Yes, sorry, I've made a typo:

##\frac{d}{dx}(\frac{x}{y^2}) = \frac{[\frac{d}{dx}(x)] ⋅ (y^2) - (x) ⋅ [\frac{d}{dx} (y^2)]}{(y^2)^2}##
##= \frac{(1) ⋅ (y^2) - (x) ⋅ (\frac{d}{dy} (y^2)) ⋅ \frac{dy}{dx}}{y^4}##
##= \frac{y^2 - (x)(2y)(\frac{dy}{dx})}{y^4}##
##= \frac{y^2 - 2xy(\frac{dy}{dx})}{y^4}##

What y could be cancelled?

 

[fresh_42]

What y could be cancelled?

You differentiated something with ##y^{-2}## which would give you something with ##y^{-3}## but your result is something with ##y^{-4}##.

 

[askor]

You differentiated something with ##y^{-2}## which would give you something with ##y^{-3}## but your result is something with ##y^{-4}##.

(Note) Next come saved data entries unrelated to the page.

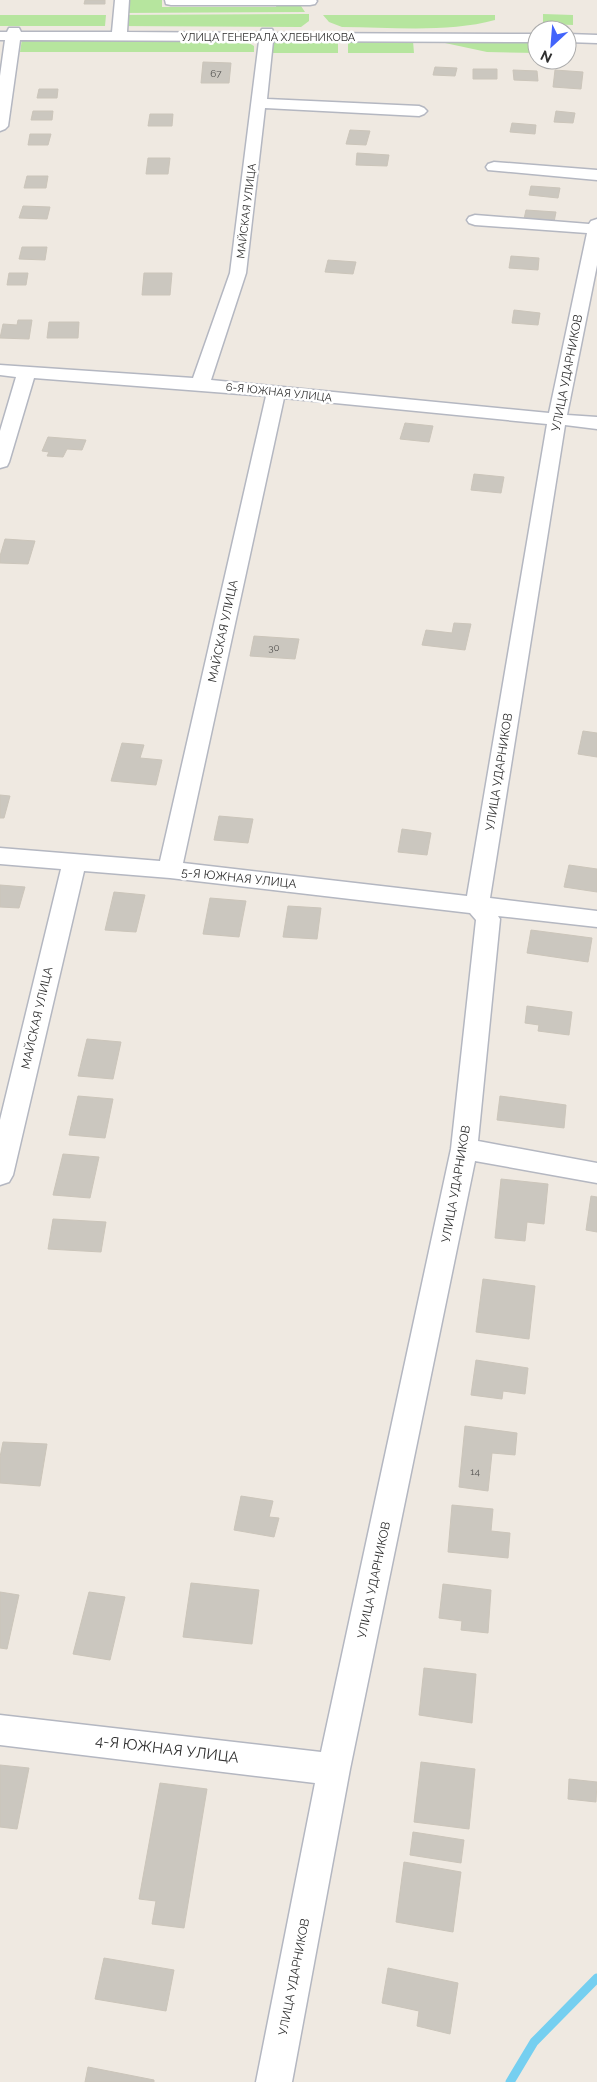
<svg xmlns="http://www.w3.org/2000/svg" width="597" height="2082" viewBox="0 0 597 2082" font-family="Raleway,sans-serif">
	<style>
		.green { fill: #b6e59e }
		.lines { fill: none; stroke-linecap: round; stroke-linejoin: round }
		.stream { stroke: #75cff0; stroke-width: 9 }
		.building { fill: #cbc7bf; stroke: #cbc5ba }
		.minor-casing { stroke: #b4b7c1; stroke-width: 3 }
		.minor { fill: #fff; fill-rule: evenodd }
		.labels { text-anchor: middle; stroke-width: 5; stroke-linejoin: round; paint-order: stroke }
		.number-label { font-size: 10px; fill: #555452 }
		.far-street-label { font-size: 11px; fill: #2e2e2e; stroke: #fff }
		.street-label { font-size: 12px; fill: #2e2e2e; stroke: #fff }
		.near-street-label { font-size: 15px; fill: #2e2e2e; stroke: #fff }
	</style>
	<rect width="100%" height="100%" fill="#efe9e1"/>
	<path class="green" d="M119,0H162V7H276L277,3H299L305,12L118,13Z
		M306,14H309V21L301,27L117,26L118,15Z
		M543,14L573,15V25L543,24Z
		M0,15H106L105,26H0Z
		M323,15H495V20C448,33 390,27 342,27L329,22Z
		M22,39L244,40L254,46V52H20Z
		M431,40L537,41V53L487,52Z
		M278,41H338V53H267L270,45Z
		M348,41H413L414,53H348Z"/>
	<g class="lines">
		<path class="stream" d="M510,2082L534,2042L597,1978"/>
	</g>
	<path class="building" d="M85,0H105V4H84Z
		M203,62L231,63L229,83H201Z
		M435,67L457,68L455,76L433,75Z
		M473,69H497V79H473Z
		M513,70L537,71L538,81L514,80Z
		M555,70L583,72L581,89L553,87Z
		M39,89H58L57,98H37Z
		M33,111H53L52,120H31Z
		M556,111L575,113L573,123L554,122Z
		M150,114H173L172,126H148Z
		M512,123L536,125L535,134L510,132Z
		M350,130L370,131L366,145L346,144Z
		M30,134H51L48,145H28Z
		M357,153L389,155L387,166L356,165Z
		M148,158H170L168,174H146Z
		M27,176H48L46,188H24Z
		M531,186L560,188L558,198L529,195Z
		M23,206L50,207L47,219L19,218Z
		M526,210L556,212L554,222L524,219Z
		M22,247H47L45,260L19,259Z
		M511,256L539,258L538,270L509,268Z
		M328,260L356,262L353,274L325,272Z
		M9,273H28L26,285H7Z
		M144,273H172L170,295H142Z
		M514,310L540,313L538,325L512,323Z
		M18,320H32L29,339L0,338L3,324L17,325Z
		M49,322H79L78,338H47Z
		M405,423L433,426L429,442L400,439Z
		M48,437L86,440L82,450L67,449L63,457L47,456L49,452L42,451Z
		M474,474L504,477L501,493L471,490Z
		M5,539L35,541L28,564L0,563V556Z
		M454,623L471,624L465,650L422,645L426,630L452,633Z
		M254,636L299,639L295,659L250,656Z
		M583,731L597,733V757L578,754Z
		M122,743L144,745L140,758L162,760L156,785L111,781Z
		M0,795L10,796L4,818H0Z
		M219,816L253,819L248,843L214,840Z
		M402,829L431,833L427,855L398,852Z
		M569,865L597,869V892L564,887Z
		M0,885L25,887L19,908L0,907Z
		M114,892L145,895L136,932L105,930Z
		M210,898L246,901L239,937L203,934Z
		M288,906L321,908L317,939L283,937Z
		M531,930L592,938L588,962L527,953Z
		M527,1006L572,1012L569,1035L538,1031L539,1025L525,1023Z
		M87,1039L121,1042L113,1079L78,1076Z
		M78,1096L113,1099L105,1138L69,1135Z
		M500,1096L566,1105L564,1128L497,1120Z
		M63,1154L99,1157L90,1198L53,1195Z
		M501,1179L548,1184L544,1224L527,1222L525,1241L495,1238Z
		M591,1196L597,1197V1232L586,1230Z
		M53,1219L106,1222L101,1252L48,1249Z
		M483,1279L535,1286L529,1339L476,1332Z
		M476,1360L528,1368L525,1394L503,1391L502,1399L471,1395Z
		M465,1426L517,1433L515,1455L492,1453L488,1491L459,1487Z
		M3,1442L47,1444L40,1486L0,1483V1457Z
		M241,1496L273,1501L269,1517L279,1518L274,1537L234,1530Z
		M452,1505L493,1509L491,1531L510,1533L508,1558L448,1552Z
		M191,1583L259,1590L252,1644L183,1637Z
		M443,1584L491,1590L488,1633L461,1630L462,1621L439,1618Z
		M0,1592L19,1595L7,1649L0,1648Z
		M89,1592L125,1597L110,1660L73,1654Z
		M424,1668L476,1674L472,1723L419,1715Z
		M421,1762L475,1769L469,1829L414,1822Z
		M0,1765L29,1768L17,1829L0,1827Z
		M569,1779L597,1782L596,1802L568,1799Z
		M160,1783L207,1789L184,1928L152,1924L156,1901L139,1899Z
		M413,1832L464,1840L461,1863L410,1855Z
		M404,1862L461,1872L453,1932L396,1922Z
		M104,1958L174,1970L166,2011L95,1999Z
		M388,1968L458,1983L450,2034L417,2026L419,2011L382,2003Z
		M88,2067L154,2080V2082H85Z"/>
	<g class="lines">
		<defs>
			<path id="minor" d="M115,0H129L127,32L260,33L262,29H272L274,33L537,34V42L273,41L267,99L419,106L424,108L427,111L424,114L419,116L265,108L246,273L211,380L549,413L587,233L475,225L469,223L467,220L469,217L475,215L589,224L591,221L597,219V265L567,415L597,417V429L565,425L490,898L597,911V927L498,916L500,919L478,1141L597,1163V1183L475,1161L350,1769L292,2082H256L315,1783L0,1745V1715L321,1752L451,1149L476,920L470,913L170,878L84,871L13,1175L9,1182L0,1185V1120L61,869L0,864V848L160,861L266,396L34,378L9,462L7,466L0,468V431L16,377L0,375V365L193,378L230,273L259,41L20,40L8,126L5,129L0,131V76L5,40H0V32H7L9,28H19L21,32H112ZM284,398L547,424L467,896L183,863Z
				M165,0H316L317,1L315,4L310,5H171L166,4Z
				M567,34L597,35V43L567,42Z
				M494,162L597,170V180L488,170L486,167L488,164Z"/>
		</defs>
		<use href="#minor" class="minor-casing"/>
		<use href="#minor" class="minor"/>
	</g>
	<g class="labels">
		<g class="number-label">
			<text x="216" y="77">67</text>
			<text x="274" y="651">30</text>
			<text x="475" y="1475">14</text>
		</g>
		<g class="far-street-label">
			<text x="268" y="41">УЛИЦА ГЕНЕРАЛА ХЛЕБНИКОВА</text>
			<text transform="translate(246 211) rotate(-83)" y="4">МАЙСКАЯ УЛИЦА</text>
			<text transform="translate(279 392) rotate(6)" y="4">6-Я ЮЖНАЯ УЛИЦА</text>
		</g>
		<g class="street-label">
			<text transform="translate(567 373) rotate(-79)" y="4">УЛИЦА УДАРНИКОВ</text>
			<text transform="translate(223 631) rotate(-78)" y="4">МАЙСКАЯ УЛИЦА</text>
			<text transform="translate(499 772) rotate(-81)" y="4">УЛИЦА УДАРНИКОВ</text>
			<text transform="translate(239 878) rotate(6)" y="4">5-Я ЮЖНАЯ УЛИЦА</text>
			<text transform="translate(37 1018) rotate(-77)" y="4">МАЙСКАЯ УЛИЦА</text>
			<text transform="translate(456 1184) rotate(-80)" y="4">УЛИЦА УДАРНИКОВ</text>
			<text transform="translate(374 1580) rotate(-78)" y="4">УЛИЦА УДАРНИКОВ</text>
			<text transform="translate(294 1977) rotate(-79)" y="4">УЛИЦА УДАРНИКОВ</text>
		</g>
		<g class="near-street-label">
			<text transform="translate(167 1749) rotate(7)" y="5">4-Я ЮЖНАЯ УЛИЦА</text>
		</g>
	</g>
	<g transform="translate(552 45) rotate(206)"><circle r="24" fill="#ffffff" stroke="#ababab"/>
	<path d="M0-4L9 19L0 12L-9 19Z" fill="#4264fb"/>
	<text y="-8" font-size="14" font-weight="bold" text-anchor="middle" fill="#2e2e2e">N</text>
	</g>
</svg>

Do you mean the ##y^4## in the denominator?

What's wrong with that?

Isn't I am already correct?

The quotient rule is ##\frac{u'v - uv'}{v^2}## where ##v = y^2##, am I right?

 

[fresh_42]

What's wrong with that?

Nothing. If you like, you may even write ##y^{100}##. Just said it's not the usual way. And you don't have to shout here.

 

[askor]

Nothing. If you like, you may even write ##y^{100}##. Just said it's not the usual way. And you don't have to shout here.

I am not shouting. So, what do you mean with another ##y## that could be cancelled?

Please explain, I don't understand.

 

[fresh_42]

You have a common factor ##y## in each summand of the nominator and four of them in the denominator.
Or if you like to proceed with formulas: ##ab+ac=a(b+c)## and ##\frac{y(y-2xy')}{y^4}=\frac{y-2xy'}{y^3}##.

 

[askor]

You have a common factor ##y## in each summand of the nominator and four of them in the denominator.
Or if you like to proceed with formulas: ##ab+ac=a(b+c)## and ##\frac{y(y-2xy')}{y^4}=\frac{y-2xy'}{y^3}##.

OK, but is it correct of what I've done so far?

 

[fresh_42]

OK, but is it correct of what I've done so far?

Yes.
And in case you want to differentiate it a second time, it will be a lot easier if ##y## is canceled out before. This also reduces the risk of making mistakes. Since ##y## must not be zero anyway, it may be canceled.

 

[rahul_26]

There is a mistake in yours 2 step.
$$\because\;\dfrac{d}{dx}(x)=1\;\&\;\dfrac{d}{dx}(y)^2=2y\cdot\dfrac{dy}{dx}$$
So, your 2 step will be as-
$$\dfrac{d}{dx}\left(\dfrac{x}{y^2}\right)=\dfrac{1\cdot y^2-x\cdot2y\dfrac{dy}{dx}}{y^4}$$
$$=\dfrac{y^2-2xy\left(\dfrac{dy}{dx}\right)}{y^4}$$
I think this will help you in learning implicit differentiation.
http://www.actucation.com/calculus-...ative/implicit-derivative-and-its-application

 

[askor]

There is a mistake in yours 2 step.
$$\because\;\dfrac{d}{dx}(x)=1\;\&\;\dfrac{d}{dx}(y)^2=2y\cdot\dfrac{dy}{dx}$$
So, your 2 step will be as-
$$\dfrac{d}{dx}\left(\dfrac{x}{y^2}\right)=\dfrac{1\cdot y^2-x\cdot2y\dfrac{dy}{dx}}{y^4}$$
$$=\dfrac{y^2-2xy\left(\dfrac{dy}{dx}\right)}{y^4}$$
I think this will help you in learning implicit differentiation.
http://www.actucation.com/calculus-...ative/implicit-derivative-and-its-application

Yes you're right. Thank you for the correction.